Porta-voz da chancelaria russa critica relatório de centro de estudos holandês e acusa países europeus de alimentar uma narrativa anti-Rússia para justificar políticas militaristas.

A porta-voz do Ministério das Relações Exteriores da Rússia, Maria Zakharova, criticou, nesta segunda-feira (13), um relatório divulgado pelo Centro de Estudos Estratégicos de Haia (HCSS). O documento analisa a chamada estratégia de "coerção abaixo do limiar" de Moscou na Europa.

Segundo ela, o documento integra uma campanha para retratar a Rússia como ameaça ao continente, que, em sua avaliação, atingiu níveis "absolutamente absurdos".

"O relatório que você mencionou, apesar da aparente seriedade sugerida pelo nome da instituição holandesa responsável por ele, é mais um exemplo disso", afirmou Zakharova.

A porta-voz rejeitou as acusações apresentadas no estudo, que cita supostas ações russas para enfraquecer a política da União Europeia, pressionar Estados-membros e realizar incursões de drones sobre infraestruturas críticas.

Narrativas anti-Rússia

Segundo ela, os autores tentam relacionar fatos sem conexão, como alegados voos de drones russos e a posição do primeiro-ministro da Bélgica, Bart De Wever, contrária ao uso de ativos russos congelados.

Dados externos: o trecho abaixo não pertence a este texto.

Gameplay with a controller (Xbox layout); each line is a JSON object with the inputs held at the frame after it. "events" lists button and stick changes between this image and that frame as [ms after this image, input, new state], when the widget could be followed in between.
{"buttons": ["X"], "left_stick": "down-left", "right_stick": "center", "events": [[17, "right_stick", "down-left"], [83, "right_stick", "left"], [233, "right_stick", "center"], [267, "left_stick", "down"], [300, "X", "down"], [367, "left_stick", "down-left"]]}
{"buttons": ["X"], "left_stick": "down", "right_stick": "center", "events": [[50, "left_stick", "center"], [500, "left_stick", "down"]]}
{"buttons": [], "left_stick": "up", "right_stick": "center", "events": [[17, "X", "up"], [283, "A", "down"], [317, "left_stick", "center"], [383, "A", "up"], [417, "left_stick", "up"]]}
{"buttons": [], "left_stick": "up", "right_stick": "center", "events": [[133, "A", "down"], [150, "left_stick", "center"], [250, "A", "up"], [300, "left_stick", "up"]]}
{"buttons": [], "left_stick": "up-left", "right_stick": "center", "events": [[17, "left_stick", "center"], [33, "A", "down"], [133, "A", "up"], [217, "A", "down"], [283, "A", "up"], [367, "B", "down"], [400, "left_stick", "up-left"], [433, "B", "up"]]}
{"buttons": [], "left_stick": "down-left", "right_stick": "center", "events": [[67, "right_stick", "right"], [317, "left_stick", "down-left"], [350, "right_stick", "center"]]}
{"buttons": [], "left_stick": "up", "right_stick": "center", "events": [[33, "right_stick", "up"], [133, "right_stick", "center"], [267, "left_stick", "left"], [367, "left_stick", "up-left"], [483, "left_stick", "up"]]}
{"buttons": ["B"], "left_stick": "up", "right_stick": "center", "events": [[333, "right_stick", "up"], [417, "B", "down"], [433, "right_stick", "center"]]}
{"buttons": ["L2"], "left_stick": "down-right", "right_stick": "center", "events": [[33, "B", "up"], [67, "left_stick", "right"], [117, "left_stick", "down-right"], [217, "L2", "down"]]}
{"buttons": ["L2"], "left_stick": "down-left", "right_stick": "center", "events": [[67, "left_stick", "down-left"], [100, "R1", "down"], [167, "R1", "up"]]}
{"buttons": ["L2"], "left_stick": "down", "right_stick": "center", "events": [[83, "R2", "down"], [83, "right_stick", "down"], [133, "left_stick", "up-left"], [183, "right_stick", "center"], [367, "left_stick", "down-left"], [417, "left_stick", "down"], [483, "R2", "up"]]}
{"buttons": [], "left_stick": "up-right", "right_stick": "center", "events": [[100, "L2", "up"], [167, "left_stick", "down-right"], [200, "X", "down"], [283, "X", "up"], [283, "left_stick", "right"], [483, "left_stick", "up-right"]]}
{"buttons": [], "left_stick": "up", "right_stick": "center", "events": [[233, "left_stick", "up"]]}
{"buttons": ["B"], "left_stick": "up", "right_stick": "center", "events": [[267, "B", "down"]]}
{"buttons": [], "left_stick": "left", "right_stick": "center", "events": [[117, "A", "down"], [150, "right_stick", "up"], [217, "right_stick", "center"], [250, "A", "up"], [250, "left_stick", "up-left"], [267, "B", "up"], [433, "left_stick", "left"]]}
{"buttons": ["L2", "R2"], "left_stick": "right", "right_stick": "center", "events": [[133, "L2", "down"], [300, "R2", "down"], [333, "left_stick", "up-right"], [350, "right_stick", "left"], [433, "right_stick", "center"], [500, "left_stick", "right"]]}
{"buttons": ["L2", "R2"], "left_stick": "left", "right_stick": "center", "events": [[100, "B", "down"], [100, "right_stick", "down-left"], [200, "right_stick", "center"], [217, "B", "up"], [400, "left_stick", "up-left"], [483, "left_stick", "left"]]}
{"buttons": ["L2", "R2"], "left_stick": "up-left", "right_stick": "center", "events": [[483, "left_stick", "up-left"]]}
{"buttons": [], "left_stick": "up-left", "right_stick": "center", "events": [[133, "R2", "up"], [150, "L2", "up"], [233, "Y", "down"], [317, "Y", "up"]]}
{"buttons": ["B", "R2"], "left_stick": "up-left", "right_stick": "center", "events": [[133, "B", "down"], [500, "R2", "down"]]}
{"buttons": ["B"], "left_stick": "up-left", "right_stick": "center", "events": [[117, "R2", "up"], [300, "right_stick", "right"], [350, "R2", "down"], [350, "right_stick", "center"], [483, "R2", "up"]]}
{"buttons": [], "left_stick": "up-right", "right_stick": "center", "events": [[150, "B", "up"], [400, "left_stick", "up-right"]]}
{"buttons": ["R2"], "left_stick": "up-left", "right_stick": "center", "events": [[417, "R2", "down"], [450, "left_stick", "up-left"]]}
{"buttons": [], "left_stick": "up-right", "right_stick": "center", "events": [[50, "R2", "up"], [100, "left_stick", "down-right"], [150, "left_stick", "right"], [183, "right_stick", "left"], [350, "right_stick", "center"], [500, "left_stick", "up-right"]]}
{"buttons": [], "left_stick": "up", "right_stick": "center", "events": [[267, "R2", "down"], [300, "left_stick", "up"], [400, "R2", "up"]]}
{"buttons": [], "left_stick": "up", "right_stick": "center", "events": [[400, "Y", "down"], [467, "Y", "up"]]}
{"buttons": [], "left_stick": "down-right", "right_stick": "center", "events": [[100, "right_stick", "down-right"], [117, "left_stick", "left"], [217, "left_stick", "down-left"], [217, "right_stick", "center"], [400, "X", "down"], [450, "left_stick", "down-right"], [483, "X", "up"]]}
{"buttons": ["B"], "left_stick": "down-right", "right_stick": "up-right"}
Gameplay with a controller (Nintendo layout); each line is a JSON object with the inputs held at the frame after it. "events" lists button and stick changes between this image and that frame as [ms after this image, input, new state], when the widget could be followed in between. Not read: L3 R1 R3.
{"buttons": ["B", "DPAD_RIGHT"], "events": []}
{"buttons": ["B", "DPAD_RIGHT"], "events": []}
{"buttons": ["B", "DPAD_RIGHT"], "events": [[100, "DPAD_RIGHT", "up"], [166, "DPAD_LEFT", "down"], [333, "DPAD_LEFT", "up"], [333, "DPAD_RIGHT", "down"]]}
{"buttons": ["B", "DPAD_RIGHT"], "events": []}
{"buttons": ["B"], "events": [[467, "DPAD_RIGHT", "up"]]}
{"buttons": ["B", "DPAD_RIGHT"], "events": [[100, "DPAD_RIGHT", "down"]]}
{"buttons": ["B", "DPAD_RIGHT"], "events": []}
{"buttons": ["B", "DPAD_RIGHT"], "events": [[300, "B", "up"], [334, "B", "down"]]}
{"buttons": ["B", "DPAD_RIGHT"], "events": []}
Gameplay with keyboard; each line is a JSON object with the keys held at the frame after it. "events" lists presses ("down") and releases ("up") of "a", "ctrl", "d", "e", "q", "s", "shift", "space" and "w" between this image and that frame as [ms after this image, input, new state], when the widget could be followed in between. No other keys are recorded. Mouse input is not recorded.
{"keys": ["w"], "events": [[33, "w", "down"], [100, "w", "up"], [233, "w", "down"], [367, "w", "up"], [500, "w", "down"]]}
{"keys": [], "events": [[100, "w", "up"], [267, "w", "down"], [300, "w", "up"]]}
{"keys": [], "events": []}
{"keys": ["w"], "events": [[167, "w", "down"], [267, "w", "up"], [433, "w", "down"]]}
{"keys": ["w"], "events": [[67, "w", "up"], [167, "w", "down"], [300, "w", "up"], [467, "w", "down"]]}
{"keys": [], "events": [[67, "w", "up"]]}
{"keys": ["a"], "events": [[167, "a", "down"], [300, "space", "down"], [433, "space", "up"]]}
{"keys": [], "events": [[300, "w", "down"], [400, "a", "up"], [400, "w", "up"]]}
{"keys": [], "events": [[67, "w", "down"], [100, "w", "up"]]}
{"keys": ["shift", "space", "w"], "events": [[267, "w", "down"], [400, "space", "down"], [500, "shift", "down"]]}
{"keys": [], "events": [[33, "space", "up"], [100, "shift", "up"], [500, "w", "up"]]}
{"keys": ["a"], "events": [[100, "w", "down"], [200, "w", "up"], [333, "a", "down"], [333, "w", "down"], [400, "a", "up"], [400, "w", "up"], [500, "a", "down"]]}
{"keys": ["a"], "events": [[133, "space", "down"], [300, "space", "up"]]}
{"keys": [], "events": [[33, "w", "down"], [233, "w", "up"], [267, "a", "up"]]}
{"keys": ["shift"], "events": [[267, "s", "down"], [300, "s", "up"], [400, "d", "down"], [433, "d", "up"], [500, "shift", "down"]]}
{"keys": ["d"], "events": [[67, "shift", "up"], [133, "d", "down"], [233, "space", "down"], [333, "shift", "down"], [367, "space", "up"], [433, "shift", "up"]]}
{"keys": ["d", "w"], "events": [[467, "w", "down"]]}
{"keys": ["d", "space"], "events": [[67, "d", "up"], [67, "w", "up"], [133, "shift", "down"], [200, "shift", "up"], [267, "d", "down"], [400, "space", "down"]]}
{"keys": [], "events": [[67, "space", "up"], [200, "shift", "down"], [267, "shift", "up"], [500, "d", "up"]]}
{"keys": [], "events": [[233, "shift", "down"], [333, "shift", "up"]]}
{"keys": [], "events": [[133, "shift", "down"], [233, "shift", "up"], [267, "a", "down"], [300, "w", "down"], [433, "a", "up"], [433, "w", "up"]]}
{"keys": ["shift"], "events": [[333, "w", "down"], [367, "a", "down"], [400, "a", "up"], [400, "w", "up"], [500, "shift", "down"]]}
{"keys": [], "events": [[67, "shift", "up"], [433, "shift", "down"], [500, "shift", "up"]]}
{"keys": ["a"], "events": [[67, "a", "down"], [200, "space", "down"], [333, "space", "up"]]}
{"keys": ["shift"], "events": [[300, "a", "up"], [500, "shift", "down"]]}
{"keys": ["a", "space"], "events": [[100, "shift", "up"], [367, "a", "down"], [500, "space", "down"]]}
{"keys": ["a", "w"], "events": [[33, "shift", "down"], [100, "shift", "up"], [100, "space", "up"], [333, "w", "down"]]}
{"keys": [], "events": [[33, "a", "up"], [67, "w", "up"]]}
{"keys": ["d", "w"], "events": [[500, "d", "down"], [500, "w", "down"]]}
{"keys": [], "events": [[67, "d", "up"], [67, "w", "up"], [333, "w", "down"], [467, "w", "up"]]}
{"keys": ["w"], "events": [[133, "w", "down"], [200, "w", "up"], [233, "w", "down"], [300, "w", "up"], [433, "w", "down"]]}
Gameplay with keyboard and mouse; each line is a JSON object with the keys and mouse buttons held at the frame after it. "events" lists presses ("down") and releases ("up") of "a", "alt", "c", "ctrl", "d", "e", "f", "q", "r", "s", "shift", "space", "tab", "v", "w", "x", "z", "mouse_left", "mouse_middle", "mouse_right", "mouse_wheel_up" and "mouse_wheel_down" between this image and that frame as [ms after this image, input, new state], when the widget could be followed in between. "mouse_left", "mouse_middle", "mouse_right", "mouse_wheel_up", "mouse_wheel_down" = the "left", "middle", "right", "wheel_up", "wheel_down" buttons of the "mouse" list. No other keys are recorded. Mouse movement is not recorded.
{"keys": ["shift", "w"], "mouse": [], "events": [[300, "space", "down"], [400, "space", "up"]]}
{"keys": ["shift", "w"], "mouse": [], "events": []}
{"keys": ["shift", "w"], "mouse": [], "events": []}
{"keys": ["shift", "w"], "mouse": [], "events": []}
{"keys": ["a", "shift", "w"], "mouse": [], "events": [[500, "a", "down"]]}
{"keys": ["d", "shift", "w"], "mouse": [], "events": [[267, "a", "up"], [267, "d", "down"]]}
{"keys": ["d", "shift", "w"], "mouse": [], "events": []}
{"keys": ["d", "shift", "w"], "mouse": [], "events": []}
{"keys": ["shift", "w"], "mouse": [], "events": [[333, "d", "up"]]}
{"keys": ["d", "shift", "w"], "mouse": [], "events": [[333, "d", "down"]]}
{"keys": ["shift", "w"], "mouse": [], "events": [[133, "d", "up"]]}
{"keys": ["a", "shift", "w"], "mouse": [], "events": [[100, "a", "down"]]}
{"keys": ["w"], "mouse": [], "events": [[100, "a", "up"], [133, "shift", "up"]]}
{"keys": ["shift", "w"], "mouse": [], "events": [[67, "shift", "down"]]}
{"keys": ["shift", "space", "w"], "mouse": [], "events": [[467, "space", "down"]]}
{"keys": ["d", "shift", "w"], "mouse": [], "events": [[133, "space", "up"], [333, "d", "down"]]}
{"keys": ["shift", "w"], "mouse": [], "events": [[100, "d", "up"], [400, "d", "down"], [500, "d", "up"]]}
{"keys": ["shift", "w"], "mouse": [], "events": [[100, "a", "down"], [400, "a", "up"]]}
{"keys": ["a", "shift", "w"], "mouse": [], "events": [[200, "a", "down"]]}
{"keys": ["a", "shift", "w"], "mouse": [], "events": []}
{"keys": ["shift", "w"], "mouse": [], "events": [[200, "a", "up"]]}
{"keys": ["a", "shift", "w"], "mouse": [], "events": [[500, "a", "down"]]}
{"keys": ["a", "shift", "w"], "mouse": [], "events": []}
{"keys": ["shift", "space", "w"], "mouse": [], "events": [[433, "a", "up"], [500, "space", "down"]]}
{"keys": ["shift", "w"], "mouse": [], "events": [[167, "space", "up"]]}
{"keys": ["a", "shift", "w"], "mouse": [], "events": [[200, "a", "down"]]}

Zakharova também mencionou um episódio envolvendo o ministro da Defesa belga, Theo Francken, que teria pedido recursos para enfrentar uma suposta ameaça de drones russos.

Segundo a diplomata, uma investigação oficial concluiu posteriormente que "não havia drones, russos ou de qualquer outra origem", mas sim aeronaves convencionais confundidas com drones.

Para a representante russa, o caso demonstra que políticos e analistas europeus recorrem à narrativa anti-Rússia para justificar aumento de gastos militares.

"A retórica anti-Rússia na Holanda e na Bélgica, e em outros países da UE, tornou-se a nova normalidade política", disse. Ela acrescentou que essa estratégia serviria para "assustar os seus próprios cidadãos com uma imaginária 'ameaça russa'", além de desviar a atenção de problemas internos enfrentados pelos governos europeus.